Rencana menaikkan harga BBM pada 1 April dibatalkan dan jumlah subsidi energi
menjadi Rp 225 triliun (BBM Rp 137 triliun, listrik Rp 65 triliun, dan cadangan
risiko fiskal Rp 23 triliun).
Praktis dalam lima tahun terakhir alokasi
anggaran untuk aneka subsidi terus meningkat nominalnya ataupun persentasenya
terhadap APBN dan PDB. Porsi terbesarnya untuk subsidi BBM dan listrik. Sebagai
orang yang lama terlibat dalam pengelolaan anggaran negara, saya melihat
kecenderungan ini dengan sangat prihatin.
Sejak RI merdeka, belum pernah ada
pemerintahan yang mengalokasikan subsidi dengan besaran seperti ini, bahkan di
era Bung Karno ketika Indonesia menganut ”sosialisme Indonesia” dan kondisi
sosial ekonomi rakyat berada jauh di belakang kondisi hari ini. Sangat
disayangkan, tak cukup ruang publik yang bisa jernih membahas gejala ini.
Daya Sintas
Subsidi, suatu kebijakan afirmatif untuk
memberi daya sintas kepada rakyat yang membutuhkan, seharusnya bersifat
sementara. Tidak boleh jadi sistem yang menetap dan berkembang. Pada situasi
darurat karena krisis ekonomi global seperti pada 2008, masih dapat dimengerti
jika disediakan subsidi Rp 275,3 triliun guna merangsang kegiatan ekonomi.
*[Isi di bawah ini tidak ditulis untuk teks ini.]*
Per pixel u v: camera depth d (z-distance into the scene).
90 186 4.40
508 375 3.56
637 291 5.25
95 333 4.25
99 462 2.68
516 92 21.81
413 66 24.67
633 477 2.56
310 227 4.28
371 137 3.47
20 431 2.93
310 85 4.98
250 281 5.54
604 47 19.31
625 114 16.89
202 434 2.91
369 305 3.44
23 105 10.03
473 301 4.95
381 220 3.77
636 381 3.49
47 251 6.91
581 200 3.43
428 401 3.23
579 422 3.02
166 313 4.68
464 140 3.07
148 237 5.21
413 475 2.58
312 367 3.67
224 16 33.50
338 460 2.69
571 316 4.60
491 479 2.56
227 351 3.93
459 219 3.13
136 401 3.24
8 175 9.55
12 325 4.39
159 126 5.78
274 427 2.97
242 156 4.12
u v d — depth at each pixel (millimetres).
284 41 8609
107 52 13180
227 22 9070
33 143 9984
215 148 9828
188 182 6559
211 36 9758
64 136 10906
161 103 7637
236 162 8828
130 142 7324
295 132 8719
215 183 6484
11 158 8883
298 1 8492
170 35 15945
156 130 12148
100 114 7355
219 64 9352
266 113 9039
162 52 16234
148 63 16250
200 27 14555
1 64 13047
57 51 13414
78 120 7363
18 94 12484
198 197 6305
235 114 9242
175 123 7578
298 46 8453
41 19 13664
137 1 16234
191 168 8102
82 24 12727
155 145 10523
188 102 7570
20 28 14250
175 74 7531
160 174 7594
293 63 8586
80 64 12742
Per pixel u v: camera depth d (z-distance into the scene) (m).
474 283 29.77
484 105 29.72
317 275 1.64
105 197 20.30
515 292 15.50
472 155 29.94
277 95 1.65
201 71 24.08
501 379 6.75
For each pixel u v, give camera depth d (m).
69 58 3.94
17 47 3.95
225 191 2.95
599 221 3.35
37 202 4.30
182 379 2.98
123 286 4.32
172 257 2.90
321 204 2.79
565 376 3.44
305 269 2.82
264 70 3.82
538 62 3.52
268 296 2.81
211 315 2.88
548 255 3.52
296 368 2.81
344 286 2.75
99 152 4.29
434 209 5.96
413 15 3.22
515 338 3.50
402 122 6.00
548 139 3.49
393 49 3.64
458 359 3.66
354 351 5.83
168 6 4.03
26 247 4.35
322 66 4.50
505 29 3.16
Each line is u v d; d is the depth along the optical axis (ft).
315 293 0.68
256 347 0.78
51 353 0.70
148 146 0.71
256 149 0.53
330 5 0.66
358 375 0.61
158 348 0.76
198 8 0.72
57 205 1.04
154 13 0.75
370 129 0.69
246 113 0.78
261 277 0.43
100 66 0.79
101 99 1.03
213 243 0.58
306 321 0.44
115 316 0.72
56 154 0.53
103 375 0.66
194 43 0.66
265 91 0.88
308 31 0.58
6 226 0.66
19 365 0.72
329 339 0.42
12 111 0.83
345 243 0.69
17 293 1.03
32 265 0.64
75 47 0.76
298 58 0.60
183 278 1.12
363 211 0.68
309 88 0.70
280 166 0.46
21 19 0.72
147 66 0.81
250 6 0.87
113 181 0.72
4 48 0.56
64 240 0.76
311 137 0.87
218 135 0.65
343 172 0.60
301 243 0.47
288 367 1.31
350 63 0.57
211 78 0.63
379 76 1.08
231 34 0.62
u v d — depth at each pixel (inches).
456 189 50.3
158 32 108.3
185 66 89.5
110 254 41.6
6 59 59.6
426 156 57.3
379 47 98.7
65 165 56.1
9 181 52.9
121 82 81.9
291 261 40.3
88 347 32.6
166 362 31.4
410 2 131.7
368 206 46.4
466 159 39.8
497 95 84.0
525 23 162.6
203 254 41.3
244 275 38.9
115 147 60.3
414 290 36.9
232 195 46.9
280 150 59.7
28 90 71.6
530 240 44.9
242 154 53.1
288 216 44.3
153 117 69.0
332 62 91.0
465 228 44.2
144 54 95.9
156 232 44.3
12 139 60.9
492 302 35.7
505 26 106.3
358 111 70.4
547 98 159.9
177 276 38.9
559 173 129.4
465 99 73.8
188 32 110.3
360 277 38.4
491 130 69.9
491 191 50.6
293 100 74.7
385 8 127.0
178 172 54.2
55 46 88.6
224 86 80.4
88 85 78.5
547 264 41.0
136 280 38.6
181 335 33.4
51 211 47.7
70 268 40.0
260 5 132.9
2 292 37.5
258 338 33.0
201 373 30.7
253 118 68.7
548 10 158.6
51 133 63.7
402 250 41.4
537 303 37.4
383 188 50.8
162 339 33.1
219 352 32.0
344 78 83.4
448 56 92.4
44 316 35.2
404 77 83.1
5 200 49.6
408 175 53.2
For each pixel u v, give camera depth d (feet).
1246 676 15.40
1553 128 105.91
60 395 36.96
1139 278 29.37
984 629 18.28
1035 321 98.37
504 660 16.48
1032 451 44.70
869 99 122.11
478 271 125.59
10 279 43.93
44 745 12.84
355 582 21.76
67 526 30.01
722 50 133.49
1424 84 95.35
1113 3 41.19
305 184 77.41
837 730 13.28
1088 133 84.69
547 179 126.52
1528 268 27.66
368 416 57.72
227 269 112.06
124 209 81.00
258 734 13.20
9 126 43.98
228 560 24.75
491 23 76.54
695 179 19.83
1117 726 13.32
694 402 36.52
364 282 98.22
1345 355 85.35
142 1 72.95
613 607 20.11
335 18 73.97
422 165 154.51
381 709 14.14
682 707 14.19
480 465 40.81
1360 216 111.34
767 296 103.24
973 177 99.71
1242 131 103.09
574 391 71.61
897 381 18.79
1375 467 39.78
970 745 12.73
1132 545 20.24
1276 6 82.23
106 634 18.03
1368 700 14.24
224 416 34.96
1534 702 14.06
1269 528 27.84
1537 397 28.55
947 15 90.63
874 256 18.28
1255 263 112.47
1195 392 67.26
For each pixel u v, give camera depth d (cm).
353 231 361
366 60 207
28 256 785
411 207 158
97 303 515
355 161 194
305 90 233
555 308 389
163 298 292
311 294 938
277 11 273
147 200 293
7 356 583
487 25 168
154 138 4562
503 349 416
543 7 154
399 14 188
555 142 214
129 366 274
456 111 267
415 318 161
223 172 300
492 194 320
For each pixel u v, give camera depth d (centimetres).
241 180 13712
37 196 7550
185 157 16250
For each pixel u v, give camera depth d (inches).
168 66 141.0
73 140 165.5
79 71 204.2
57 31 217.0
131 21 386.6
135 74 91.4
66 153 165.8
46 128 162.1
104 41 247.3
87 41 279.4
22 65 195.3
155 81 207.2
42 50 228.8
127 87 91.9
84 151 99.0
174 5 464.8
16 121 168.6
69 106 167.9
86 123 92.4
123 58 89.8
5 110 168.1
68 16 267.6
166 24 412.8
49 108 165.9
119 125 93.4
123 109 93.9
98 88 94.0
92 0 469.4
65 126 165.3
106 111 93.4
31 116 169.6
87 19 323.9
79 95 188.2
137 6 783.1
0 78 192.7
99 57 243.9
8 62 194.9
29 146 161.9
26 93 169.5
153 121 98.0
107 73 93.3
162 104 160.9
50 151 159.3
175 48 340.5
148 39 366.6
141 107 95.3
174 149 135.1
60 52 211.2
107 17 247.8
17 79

Kekhawatiran bakal menurunnya popularitas
partai dan tokoh politik jika mengurangi subsidi guna memperbesar ruang fiskal
tidaklah beralasan. Obama terpilih menjadi Presiden AS dengan mengusung program
menaikkan pajak guna membiayai asuransi kesehatan rakyat. Keberpihakan kepada
rakyat tak bisa diukur dari besarnya subsidi saja. Jika pola pikir yang ada
diteruskan, APBN akan kehilangan nilai strategisnya sebagai motor pembangunan
nasional.
Keberhasilan pemerintah bukan diukur dari
peningkatan subsidi. Peningkatan subsidi justru bisa berarti kegagalan
pemerintah menyejahterakan rakyat. Dalam situasi normal, seharusnya jumlah
subsidi secara bertahap menurun karena rakyat semakin sejahtera. Aneka subsidi
yang telah menyedot ratusan triliun rupiah harus diluruskan agar dapat maksimal
memberdayakan rakyat guna mewujudkan tujuan negara ”memajukan kesejahteraan
umum”. Potensi rakyat perlu dikembangkan.
Jika salah penanganan, yang terjadi ialah
mengembangkan karakter ketergantungan yang berkelanjutan yang akhirnya tak
terpikul oleh negara. Lihatlah contoh keruntuhan negara komunis: negara
terbebani sangat berat dan inisiatif rakyat mengembangkan kemakmuran bagi diri-
nya tak berkembang.
APBN yang sekitar 17,5 persen PDB Indonesia
adalah instrumen negara yang sangat strategis untuk memajukan kesejahteraan
umum. Fungsi penting APBN adalah memberi insentif pada kegiatan ekonomi
produktif. Pembangunan infrastruktur, terutama jalan, pelabuhan, dan angkutan
laut, adalah bagian penting untuk menyejahterakan rakyat secara substansial dan
bantuan sosial yang efektif adalah cara subsidi yang tepat meningkatkan
kesejahteraan rakyat.
Dalam lima tahun terakhir sudah lebih dari Rp
1.200 triliun subsidi disalurkan, jumlah yang lebih dari cukup untuk
menyelesaikan hal-hal berikut.
Jalan tol trans-Jawa Merak-Banyuwangi
memerlukan sekitar Rp 60 triliun. Menstabilkan dan memperkuat jalan
trans-Sumatera dari Banda Aceh ke Bakauheni di Lampung perlu biaya tak sampai
Rp 100 triliun. Memperkuat jalan trans-Kalimantan dari Entikong di Kalimantan
Barat sampai Nunukan di Kalimantan Timur perlu sekitar Rp 150 triliun.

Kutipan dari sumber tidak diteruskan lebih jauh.